In MS Project, the Standard leveling of the unleveled schedule (without preemption or adjustment of resource assignments) yields an 83-day schedule with a start vector of sVec=<0,7,15,20,34,20,29,57,38,67,47,70,75,67,70>. This is not one of the non-delay schedules identified above. Task **8** could have been started at time 39 since all required resources were available at that time. However, it is a viable resource-feasible schedule, within the range of non-delay schedules.

Leveling Delay in MS Project masks the resource critical path. Note that the critical path appears to be discontinuous. MS Project has computed the critical path correctly, taking Leveling Delay into account. But, there is phantom float. For example, task **2** does not have **4** days of total float. If the start of task **2** is delayed by one day, it will cause an over allocation of resource **2** between tasks **5** and **7** at time 36.

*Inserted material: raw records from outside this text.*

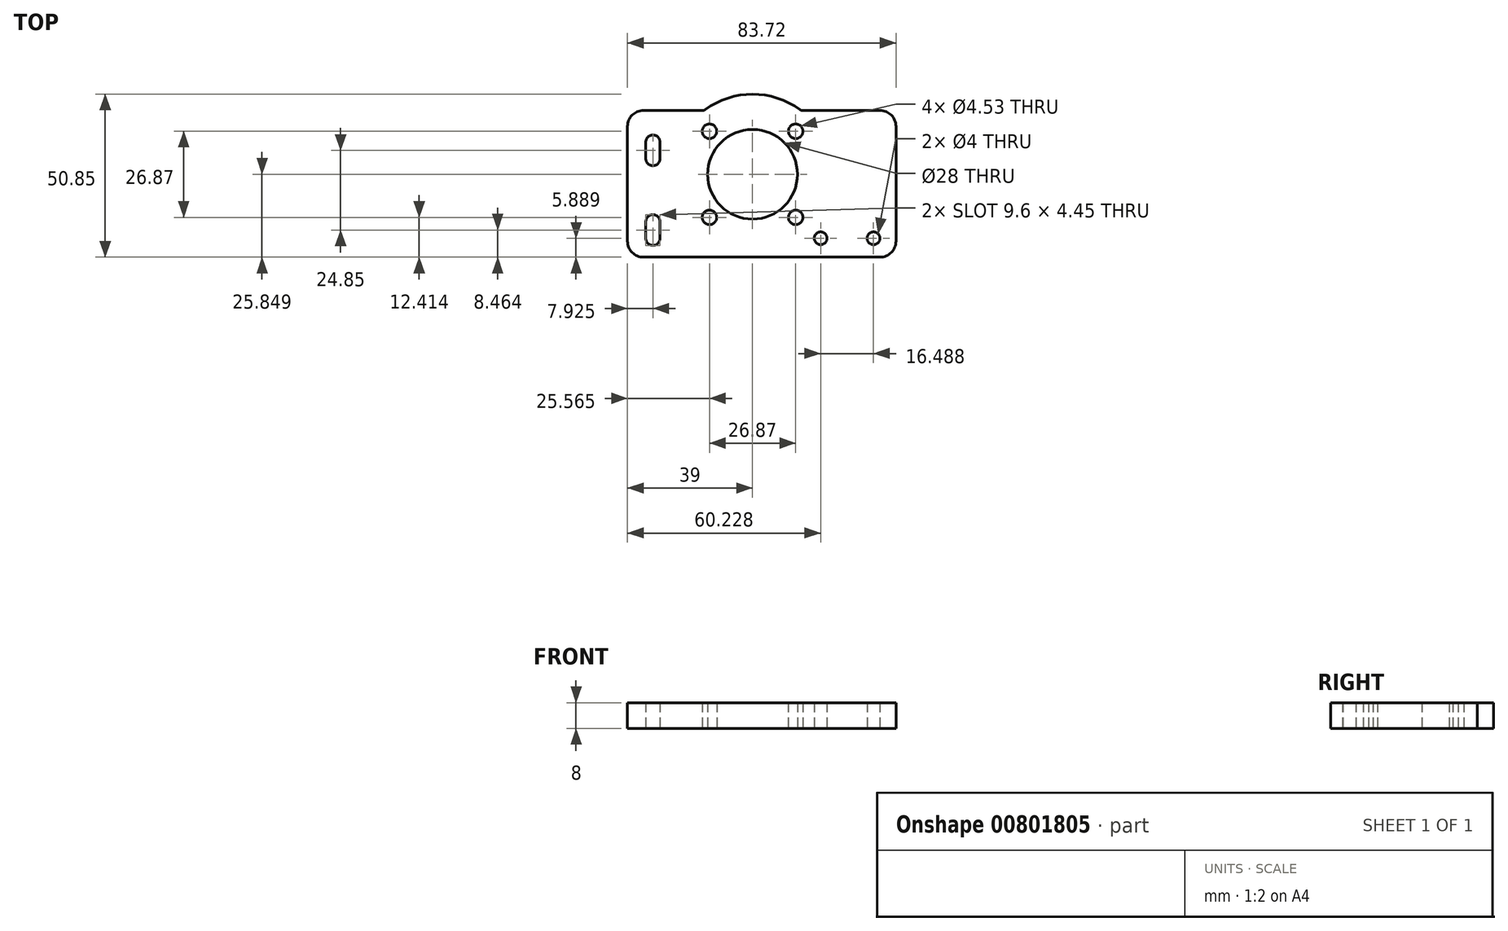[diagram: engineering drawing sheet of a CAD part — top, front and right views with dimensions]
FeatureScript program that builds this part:
annotation { "Feature Type Name" : "Feature", "Feature Type Description" : "" }
export const myFeature = defineFeature(function(context is Context, id is Id, definition is map)
    precondition{}
    {
        {
            var Q0;
            Q0=qCreatedBy(makeId("Top.planeOp"),FACE);
            var sketch = newSketch(context, id + "F0", { "sketchPlane" : qUnion([Q0])});
            skLineSegment(sketch, "E0.bottom", {"start": v(-106.95, 1.5) * mm, "end": v(-88.38, 1.5) * mm});
            skLineSegment(sketch, "E0.left", {"start": v(-111.95, -3.5) * mm, "end": v(-111.95, -39.27) * mm});
            skLineSegment(sketch, "E0.right", {"start": v(114.05, -3.5) * mm, "end": v(114.05, -39.27) * mm});
            skLineSegment(sketch, "E1", {"start": v(1.05, 1.5) * mm, "end": v(1.05, -48.27) * mm, "construction": true});
            skCircle(sketch, "E2", {"center": v(1.05, -18.42) * mm, "radius": 5.47 * mm});
            skLineSegment(sketch, "E3", {"start": v(-111.95, -18.42) * mm, "end": v(114.05, -18.42) * mm, "construction": true});
            skPoint(sketch, "E3.endSnap0", {"position": v(114.05, -23.38) * mm});
            skCircle(sketch, "E4", {"center": v(75.05, -18.42) * mm, "radius": 14 * mm});
            skLineSegment(sketch, "E5", {"start": v(106.13, 1.5) * mm, "end": v(106.13, -48.27) * mm, "construction": true});
            skArc(sketch, "E6", {"start": v(108.35, -8.38) * mm, "mid": v(106.13, -6.16) * mm, "end": v(103.9, -8.38) * mm});
            skArc(sketch, "E7", {"start": v(103.9, -13.53) * mm, "mid": v(106.13, -15.76) * mm, "end": v(108.35, -13.53) * mm});
            skLineSegment(sketch, "E8", {"start": v(114.05, -23.38) * mm, "end": v(-111.95, -23.38) * mm, "construction": true});
            skLineSegment(sketch, "E9", {"start": v(103.9, -8.38) * mm, "end": v(108.35, -8.38) * mm, "construction": true});
            skLineSegment(sketch, "E10", {"start": v(103.9, -13.53) * mm, "end": v(108.35, -13.53) * mm, "construction": true});
            skLineSegment(sketch, "E11", {"start": v(103.9, -8.38) * mm, "end": v(103.9, -13.53) * mm});
            skLineSegment(sketch, "E12", {"start": v(108.35, -8.38) * mm, "end": v(108.35, -13.53) * mm});
            skArc(sketch, "E13.MirrorCS", {"start": v(103.9, -33.23) * mm, "mid": v(106.13, -31) * mm, "end": v(108.35, -33.23) * mm});
            skLineSegment(sketch, "E14.MirrorCS", {"start": v(103.9, -38.38) * mm, "end": v(103.9, -33.23) * mm});
            skLineSegment(sketch, "E15.MirrorCS", {"start": v(108.35, -38.38) * mm, "end": v(108.35, -33.23) * mm});
            skArc(sketch, "E16.MirrorCS", {"start": v(108.35, -38.38) * mm, "mid": v(106.13, -40.6) * mm, "end": v(103.9, -38.38) * mm});
            skLineSegment(sketch, "E17.MirrorCS", {"start": v(-101.8, -38.38) * mm, "end": v(-101.8, -33.23) * mm});
            skArc(sketch, "E18.MirrorCS", {"start": v(-106.25, -38.38) * mm, "mid": v(-104.02, -40.6) * mm, "end": v(-101.8, -38.38) * mm});
            skLineSegment(sketch, "E19.MirrorCS", {"start": v(-106.25, -38.38) * mm, "end": v(-106.25, -33.23) * mm});
            skArc(sketch, "E20.MirrorCS", {"start": v(-101.8, -33.23) * mm, "mid": v(-104.02, -31) * mm, "end": v(-106.25, -33.23) * mm});
            skLineSegment(sketch, "E21.MirrorCS", {"start": v(-101.8, -13.53) * mm, "end": v(-106.25, -13.53) * mm, "construction": true});
            skLineSegment(sketch, "E22.MirrorCS", {"start": v(-104.02, 1.5) * mm, "end": v(-104.02, -48.27) * mm, "construction": true});
            skLineSegment(sketch, "E23.MirrorCS", {"start": v(-101.8, -8.38) * mm, "end": v(-106.25, -8.38) * mm, "construction": true});
            skLineSegment(sketch, "E24.MirrorCS", {"start": v(-106.25, -8.38) * mm, "end": v(-106.25, -13.53) * mm});
            skArc(sketch, "E25.MirrorCS", {"start": v(-106.25, -8.38) * mm, "mid": v(-104.02, -6.16) * mm, "end": v(-101.8, -8.38) * mm});
            skLineSegment(sketch, "E26.MirrorCS", {"start": v(-101.8, -8.38) * mm, "end": v(-101.8, -13.53) * mm});
            skArc(sketch, "E27.MirrorCS", {"start": v(-101.8, -13.53) * mm, "mid": v(-104.02, -15.76) * mm, "end": v(-106.25, -13.53) * mm});
            skLineSegment(sketch, "E28", {"start": v(75.05, -18.42) * mm, "end": v(88.49, -31.86) * mm, "construction": true});
            skCircle(sketch, "E29", {"center": v(88.49, -31.86) * mm, "radius": 2.27 * mm});
            skCircle(sketch, "E30.1.0", {"center": v(88.49, -4.99) * mm, "radius": 2.27 * mm});
            skCircle(sketch, "E30.2.0", {"center": v(61.62, -4.99) * mm, "radius": 2.27 * mm});
            skCircle(sketch, "E30.3.0", {"center": v(61.62, -31.86) * mm, "radius": 2.27 * mm});
            skCircle(sketch, "E31.MirrorC", {"center": v(-72.95, -18.42) * mm, "radius": 14 * mm});
            skCircle(sketch, "E32.MirrorC", {"center": v(-86.38, -31.86) * mm, "radius": 2.27 * mm});
            skCircle(sketch, "E33.MirrorC", {"center": v(-59.51, -31.86) * mm, "radius": 2.27 * mm});
            skCircle(sketch, "E34.MirrorC", {"center": v(-59.51, -4.99) * mm, "radius": 2.27 * mm});
            skCircle(sketch, "E35.MirrorC", {"center": v(-86.38, -4.99) * mm, "radius": 2.27 * mm});
            skLineSegment(sketch, "E36", {"start": v(1.05, -18.42) * mm, "end": v(6.53, -18.42) * mm, "construction": true});
            skLineSegment(sketch, "E37", {"start": v(1.05, -18.42) * mm, "end": v(6.65, -24.02) * mm, "construction": true});
            skCircle(sketch, "E38", {"center": v(6.65, -24.02) * mm, "radius": 1.75 * mm});
            skCircle(sketch, "E39.1.0", {"center": v(6.65, -12.83) * mm, "radius": 1.75 * mm});
            skCircle(sketch, "E39.2.0", {"center": v(-4.54, -12.83) * mm, "radius": 1.75 * mm});
            skCircle(sketch, "E39.3.0", {"center": v(-4.54, -24.02) * mm, "radius": 1.75 * mm});
            skPoint(sketch, "E40.visualSharp", {"position": v(-111.95, 1.5) * mm});
            skArc(sketch, "E40.filletArc", {"start": v(-106.95, 1.5) * mm, "mid": v(-110.49, 0.04) * mm, "end": v(-111.95, -3.5) * mm});
            skPoint(sketch, "E41.visualSharp", {"position": v(-111.95, -48.27) * mm});
            skPoint(sketch, "E42.visualSharp", {"position": v(114.05, 1.5) * mm});
            skArc(sketch, "E42.filletArc", {"start": v(114.05, -3.5) * mm, "mid": v(112.59, 0.04) * mm, "end": v(109.05, 1.5) * mm});
            skPoint(sketch, "E43.visualSharp", {"position": v(114.05, -48.27) * mm});
            skArc(sketch, "E44", {"start": v(-58.11, 1.7) * mm, "mid": v(-72.95, 6.58) * mm, "end": v(-87.79, 1.7) * mm});
            skLineSegment(sketch, "E45.trimOffspring", {"start": v(-23.23, 1.5) * mm, "end": v(59.62, 1.5) * mm});
            skLineSegment(sketch, "E46.trimOffspring", {"start": v(-84.72, -44.27) * mm, "end": v(-33.23, -44.27) * mm});
            skArc(sketch, "E47.trimOffspring", {"start": v(89.89, 1.7) * mm, "mid": v(75.05, 6.58) * mm, "end": v(60.21, 1.7) * mm});
            skLineSegment(sketch, "E48.trimOffspring", {"start": v(90.48, 1.5) * mm, "end": v(109.05, 1.5) * mm});
            skPoint(sketch, "E49.visualSharp", {"position": v(-111.95, -69.27) * mm});
            skPoint(sketch, "E50.visualSharp", {"position": v(-95, -69.27) * mm});
            skPoint(sketch, "E51.visualSharp", {"position": v(-85.4, -44.27) * mm});
            skPoint(sketch, "E52.visualSharp", {"position": v(87.5, -44.27) * mm});
            skPoint(sketch, "E53.visualSharp", {"position": v(97.1, -69.27) * mm});
            skPoint(sketch, "E54.visualSharp", {"position": v(114.05, -69.27) * mm});
            skPoint(sketch, "E55.visualSharp", {"position": v(90.15, 1.5) * mm});
            skArc(sketch, "E55.filletArc", {"start": v(89.89, 1.7) * mm, "mid": v(90.17, 1.55) * mm, "end": v(90.48, 1.5) * mm});
            skPoint(sketch, "E56.visualSharp", {"position": v(59.95, 1.5) * mm});
            skArc(sketch, "E56.filletArc", {"start": v(59.62, 1.5) * mm, "mid": v(59.93, 1.55) * mm, "end": v(60.21, 1.7) * mm});
            skPoint(sketch, "E57.visualSharp", {"position": v(-57.85, 1.5) * mm});
            skArc(sketch, "E57.filletArc", {"start": v(-58.11, 1.7) * mm, "mid": v(-57.83, 1.55) * mm, "end": v(-57.52, 1.5) * mm});
            skPoint(sketch, "E58.visualSharp", {"position": v(-88.05, 1.5) * mm});
            skArc(sketch, "E58.filletArc", {"start": v(-88.38, 1.5) * mm, "mid": v(-88.07, 1.55) * mm, "end": v(-87.79, 1.7) * mm});
            skLineSegment(sketch, "E59", {"start": v(-84.72, -44.27) * mm, "end": v(-106.95, -44.27) * mm});
            skLineSegment(sketch, "E60", {"start": v(86.82, -44.27) * mm, "end": v(109.05, -44.27) * mm});
            skPoint(sketch, "E61.visualSharp", {"position": v(114.05, -44.27) * mm});
            skArc(sketch, "E61.filletArc", {"start": v(109.05, -44.27) * mm, "mid": v(112.59, -42.8) * mm, "end": v(114.05, -39.27) * mm});
            skPoint(sketch, "E62.visualSharp", {"position": v(-111.95, -44.27) * mm});
            skArc(sketch, "E62.filletArc", {"start": v(-111.95, -39.27) * mm, "mid": v(-110.49, -42.8) * mm, "end": v(-106.95, -44.27) * mm});
            skCircle(sketch, "E63", {"center": v(1.05, -5.22) * mm, "radius": 2 * mm});
            skCircle(sketch, "E64", {"center": v(1.05, -31.62) * mm, "radius": 2 * mm});
            skLineSegment(sketch, "E65", {"start": v(-104.02, -38.38) * mm, "end": v(106.13, -38.38) * mm, "construction": true});
            skCircle(sketch, "E66", {"center": v(75.05, -18.42) * mm, "radius": 25 * mm, "construction": true});
            skCircle(sketch, "E67", {"center": v(-72.95, -18.42) * mm, "radius": 25 * mm, "construction": true});
            skLineSegment(sketch, "E68", {"start": v(-57.52, 1.5) * mm, "end": v(-33.23, 1.5) * mm});
            skLineSegment(sketch, "E69", {"start": v(-28.23, -3.5) * mm, "end": v(-28.23, -39.27) * mm});
            skPoint(sketch, "E70.newPointA", {"position": v(1.05, 1.5) * mm});
            skPoint(sketch, "E70.newPointB", {"position": v(-28.23, 1.5) * mm});
            skArc(sketch, "E70.filletArc", {"start": v(-28.23, -3.5) * mm, "mid": v(-29.7, 0.04) * mm, "end": v(-33.23, 1.5) * mm});
            skLineSegment(sketch, "E71", {"start": v(-28.23, -3.5) * mm, "end": v(-28.23, 1.5) * mm});
            skArc(sketch, "E72.filletArc", {"start": v(-23.23, 1.5) * mm, "mid": v(-26.77, 0.04) * mm, "end": v(-28.23, -3.5) * mm});
            skArc(sketch, "E73.filletArc", {"start": v(-33.23, -44.27) * mm, "mid": v(-29.7, -42.8) * mm, "end": v(-28.23, -39.27) * mm});
            skLineSegment(sketch, "E74", {"start": v(-23.23, -44.27) * mm, "end": v(86.82, -44.27) * mm});
            skLineSegment(sketch, "E75", {"start": v(-28.23, -39.27) * mm, "end": v(-28.23, -39.27) * mm});
            skArc(sketch, "E76.filletArc", {"start": v(-28.23, -39.27) * mm, "mid": v(-26.77, -42.8) * mm, "end": v(-23.23, -44.27) * mm});
            skLineSegment(sketch, "E77", {"start": v(-59.51, -4.99) * mm, "end": v(61.62, -4.99) * mm, "construction": true});
            skCircle(sketch, "E78", {"center": v(-51.72, -38.38) * mm, "radius": 2 * mm});
            skCircle(sketch, "E79", {"center": v(-35.23, -38.38) * mm, "radius": 2 * mm});
            skSolve(sketch);
        }
        {
            var Q0;
            Q0=makeQuery(id+"F0.imprint","IMPRINT",FACE,{"disambiguationData":[TD([[makeQuery(id+"F0.imprint","IMPRINT",EDGE,{"derivedFrom":sQuery(id+"F0.wireOp",EDGE,"E0.bottom")}),-1.0]])]});
            extrude(context, id + "F1", {"entities" : qUnion([Q0]), "depth" : 8 * mm, "offsetDistance" : 25 * mm});
        }
    });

Figure 7. MS Project Standard leveling, without preemption or adjustment of resource assignments

The start vector of the MS Project leveling was used in a simulation to identify sets of resource paths that would explain possible resource allocation schemes. All of the sets of resource constraints generated from the sets of resource paths, when combined with the set of logical constraints, reduce to a single RCP, <**1,2,3,6,7,5,9,11,8,14,15,13**>, in this case. Arbitrarily joining one of the sets of resource constraints with the set of logical constraints and loading the combined constraints into MS Project yields the schedule in Figure 8. Note that the resource critical path does not involve Leveling Delay. The schedule is driven by the union of the logical and resource constraints. Also, there is no phantom float!

Figure 8. Resource critical path for MS Project leveling, with resource constraints added to show the RCP

## Summary

There are several benefits to using simulation in resource leveling. By being able to visualize the distribution of resource-feasible schedule durations, the project manager has a better understanding of what leveling possibilities are. By simulating the schedule durations of resource-feasible schedules, the project manager can determine the likelihood of meeting a particular schedule duration. While the 74-day schedule may be optimal in terms of shortest resource-feasible schedule duration, an 83-day schedule is much more likely to be met given task duration variation that occurs as a schedule is executed.

The ultimate benefit is being able to identify the combination of RCP’s associated with a unique resource-feasible schedule. As seen in the last figures, the leveled schedules are being driven by resource constraints, in addition to the task duration and logical constraints of the traditional critical path analysis.

Further, this method resolves the issue with phantom float that exists in resource leveled schedules. Traditional backward-pass calculations cannot properly identify float in the leveled schedule due to the ambiguity involved in identifying which resource caused a leveling delay. Here, simulation is used to explore possible resource allocation schemes for a particular resource-feasible schedule. Then, the set of resource constraints derived from a set of resource paths can be reduced to a set of RCP combinations for a given resource-feasible schedule.